**Ce qui est demandé:**
[1] Dans l'extrait sur le décrochage scolaire, de quels ministères relèvent les Ministres signataires de l'instruction n° 09-060 JS ? Ne retenez ni les Secrétaires d'État ni le Haut-commissaire.
[2] Traduisez en anglais la phrase suivante de l'extrait sur le décrochage scolaire : « Une telle interconnexion était probablement prévue de longue date. »
[3] D'après l'extrait sur le décrochage scolaire, en quelle année le rapport de l'INSERM préconise-t-il le dépistage des « troubles de conduite » dès trois ans ?

**Extrait à lire:**
——

Fin avril 2009, la LDH-Toulon nous alertait également sur l’instruction n ° 09-060 JS du 22 avril 2009, qui adresse de nouvelles instructions aux préfets et aux recteurs d’académie sur la prévention du décrochage scolaire et l’accompagnement des élèves sortant sans qualification du système scolaire. Cette instruction, signée par les Ministres de l’Education nationale, de l’agriculture, de l’intérieur, de la justice, du travail, par les Secrétaires d’Etat à la politique de la ville, et à l’emploi, et par le Haut-commissaire à la Jeunesse, a pour objectif de réaliser avant la fin de l’année scolaire, « une interconnexion des différentes bases de gestion interne pour améliorer le repérage des élèves décrocheurs, ou sortant sans qualification du système scolaire ». Une telle interconnexion était probablement prévue de longue date. On se rappellera en effet le communiqué du Premier ministre François Fillon du 20 juin 2008 concernant la mise en oeuvre de mesures spécifiques et urgentes décidées en matière d’emploi, d’éducation-formation, de désenclavement des quartiers et de sécurité et de la mobilisation des politiques de tous les ministères sur 3 ans en faveur des quartiers défavorisés: « Le décrochage scolaire fera l’objet d’un repérage précoce et d’un suivi associant services de l’Education nationale et services sociaux ».

Enfin, dernier élément à ce jour, considérant que « la prévention de la délinquance a été beaucoup trop négligée ces dernières années », Nicolas Sarkozy a récemment annoncé « pour septembre [2009] un plan gouvernemental de prévention de la délinquance et d’aide aux victimes ». Comme le constate encore une fois la LDH-Toulon, la lutte contre l’absentéisme et la “prévention” du décrochage scolaire en sont des éléments importants, l’Education nationale étant au coeur du dispositif.

Encore récemment, le professeur et directeur d’école Bastien Cazals déclarait à propos de Base élèves : « les informations conservées dans BE1D dépassent largement le cadre de la gestion administrative. Pour autant, la centralisation de tels renseignements dans un fichier national ne sert nullement la scolarité des enfants, n’est d’aucune utilité pratique au directeur, ni pédagogique à l’équipe enseignante. Pourquoi donc un tel fichage dès la maternelle ? Compte-tenu de l’explosion du nombre de fichiers centralisés – dont le croisement est pour l’instant encore impossible -, de la forte dérive sécuritaire et des expulsions massives d’enfants sans papiers, on ne peut qu’imaginer les motifs les plus nauséabonds… ». Et de rappeler : « (…) dès 2004, le rapport Bénisti préconise le dépistage précoce des  » comportements déviants  » entre un et trois ans. Non seulement ce document traite de la délinquance sans distinguer criminalité et incivilité, mais en plus, il l’assimile à pauvreté et immigration. Et ce ne sont pas les causes sociales, matérielles ou éducatives qui sont pointées du doigt mais bien la responsabilité des parents. En 2005, le rapport de l’INSERM préconise également le dépistage des « troubles de conduite » dès trois ans. (…) Considérer que la délinquance est programmée revient à nier l’acte même d’enseigner, ainsi qu’à nier le poids du contexte social. Pourtant quelques mois plus tard, ces préconisations sont reprises dans l’avant-projet de loi sur la prévention de la délinquance. Heureusement, face à une très forte et très large opposition, cette approche déterministe, voire génétique est abandonnée. Mais elle attend son heure. »

——

**Données extraites:**

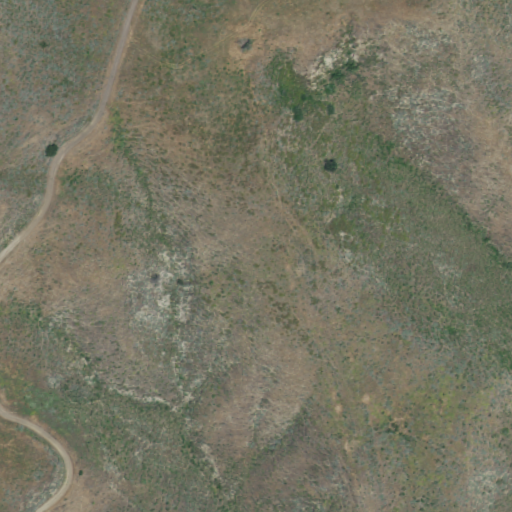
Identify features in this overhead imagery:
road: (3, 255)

——

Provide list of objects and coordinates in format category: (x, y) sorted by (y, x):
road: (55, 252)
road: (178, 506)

——

**Réponses aux consignes:**
[1] Éducation nationale, agriculture, intérieur, justice, travail.

[2] Such an interconnection had probably been planned for a long time.

[3] En 2005.